Die Kernthesen sind schlüssig und logisch aufbereitet. Nun jedoch kommt Herr Liminski zu der Frage, warum denn die Familie so verraten wird und er bettet seine weitere Argumentation in eine, in meinen Augen, überzogene Journalistenschelte.
Die Familie wird medial mißachtet, weil Journalisten meistens alleinstehend oder getrennt lebend seien und deshalb die Wichtigkeit der Familie nicht an ihrem eigenen Erfahrungsschatz messen können.

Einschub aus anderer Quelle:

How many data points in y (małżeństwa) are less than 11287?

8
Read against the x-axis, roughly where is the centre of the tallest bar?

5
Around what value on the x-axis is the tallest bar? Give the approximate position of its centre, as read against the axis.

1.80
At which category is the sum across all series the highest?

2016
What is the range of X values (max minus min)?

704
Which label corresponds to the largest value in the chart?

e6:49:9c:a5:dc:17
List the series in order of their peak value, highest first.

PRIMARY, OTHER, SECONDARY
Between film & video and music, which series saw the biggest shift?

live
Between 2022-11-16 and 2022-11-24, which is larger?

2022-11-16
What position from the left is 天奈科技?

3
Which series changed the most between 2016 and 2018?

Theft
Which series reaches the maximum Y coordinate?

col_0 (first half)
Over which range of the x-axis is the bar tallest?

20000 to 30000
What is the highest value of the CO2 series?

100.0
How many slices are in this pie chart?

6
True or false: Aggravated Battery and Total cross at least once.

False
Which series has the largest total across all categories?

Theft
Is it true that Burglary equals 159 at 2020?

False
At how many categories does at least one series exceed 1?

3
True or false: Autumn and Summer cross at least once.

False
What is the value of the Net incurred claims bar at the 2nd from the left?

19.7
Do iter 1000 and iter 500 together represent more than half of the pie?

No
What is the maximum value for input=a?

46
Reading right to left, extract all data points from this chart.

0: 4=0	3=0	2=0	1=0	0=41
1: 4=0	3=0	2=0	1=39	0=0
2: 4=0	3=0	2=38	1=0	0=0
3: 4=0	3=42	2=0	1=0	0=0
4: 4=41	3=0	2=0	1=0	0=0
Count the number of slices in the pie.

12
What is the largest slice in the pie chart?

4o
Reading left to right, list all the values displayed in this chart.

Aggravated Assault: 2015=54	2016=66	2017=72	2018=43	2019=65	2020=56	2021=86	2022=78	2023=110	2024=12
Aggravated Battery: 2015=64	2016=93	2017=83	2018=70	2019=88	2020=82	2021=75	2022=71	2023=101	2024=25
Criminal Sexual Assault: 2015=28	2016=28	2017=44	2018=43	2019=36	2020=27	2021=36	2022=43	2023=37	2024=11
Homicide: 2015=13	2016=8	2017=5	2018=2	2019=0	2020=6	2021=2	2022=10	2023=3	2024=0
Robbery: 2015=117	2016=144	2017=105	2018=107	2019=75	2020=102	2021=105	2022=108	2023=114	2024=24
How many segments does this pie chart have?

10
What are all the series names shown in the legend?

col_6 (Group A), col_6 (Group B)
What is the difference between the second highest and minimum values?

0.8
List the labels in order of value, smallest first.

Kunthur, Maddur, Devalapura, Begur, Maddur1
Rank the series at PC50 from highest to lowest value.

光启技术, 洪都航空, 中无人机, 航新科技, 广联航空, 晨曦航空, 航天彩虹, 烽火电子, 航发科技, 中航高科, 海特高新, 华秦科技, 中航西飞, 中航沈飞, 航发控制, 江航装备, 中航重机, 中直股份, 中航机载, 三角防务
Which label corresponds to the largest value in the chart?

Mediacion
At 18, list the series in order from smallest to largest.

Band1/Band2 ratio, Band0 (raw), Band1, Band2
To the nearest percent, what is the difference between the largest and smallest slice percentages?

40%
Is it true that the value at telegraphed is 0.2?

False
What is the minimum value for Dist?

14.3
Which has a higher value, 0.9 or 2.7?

- Jemand, der alleine lebt und gewohnt ist, seine eigenen Interessen gnadenlos wahrzunehmen ohne Rücksicht auf Familie,</li>
- jemand, der selber entscheidet, ob er nachts durchschläft oder nicht
- jemand, der egoistisch seine Augen davor verschließt, dass eine Gesellschaft ohne Kinder auch aussterben kann
- jemand, der kinderlos über die Qualität von Kindergärten berichten soll,
- jemand, der besserwisserisch Forschungsergebnisse ignoriert,

wie soll so jemand objektiv über Familie und Kinder in Deutschland berichten? Fragt Herr Liminski!
Auch diese Medienschelte kann ich teilen, aber das Buch versenkt seine Kernthesen derart in dieser Schelte, dass es beim Lesen übertrieben erscheint.
Zusätzlich finde ich es unlogisch vom Autor, dass er zutreffend den fehlenden Erfahrungshorizont mancher Journalisten kritisiert, den Papst in Familienfragen aber lobt.
Am meisten hat mich die These des Bruttosozialprodukts beeindruckt.
Hausfrauenarbeit und Erziehungsarbeit geht nicht in das BSP ein. Der gesamte Wertschöpfungsprozess fehlt. Für Politik und Wirtschaft ist also die Schaffung von Humanvermögen kein bewertungswürdiger Wertezuwachs. Und das, wo Deutschland, außer seinen Menschen, keine eigenen wertvollen Rohstoffe hat.
Da der Prozess keinen Wert hat, ist auch logisch, warum sich ein Elterngeld, ein Erziehungsgeld, ein Familiengehalt, die Erhöhung von Kindergeld nur so schwer bis gar nicht umsätzen läßt.
Warum für etwas bezahlen, was keinen Wert besitzt?

Wer Kinder hat, sollte dieses Buch lesen, um für zukünftige Diskussionen gewappnet zu sein!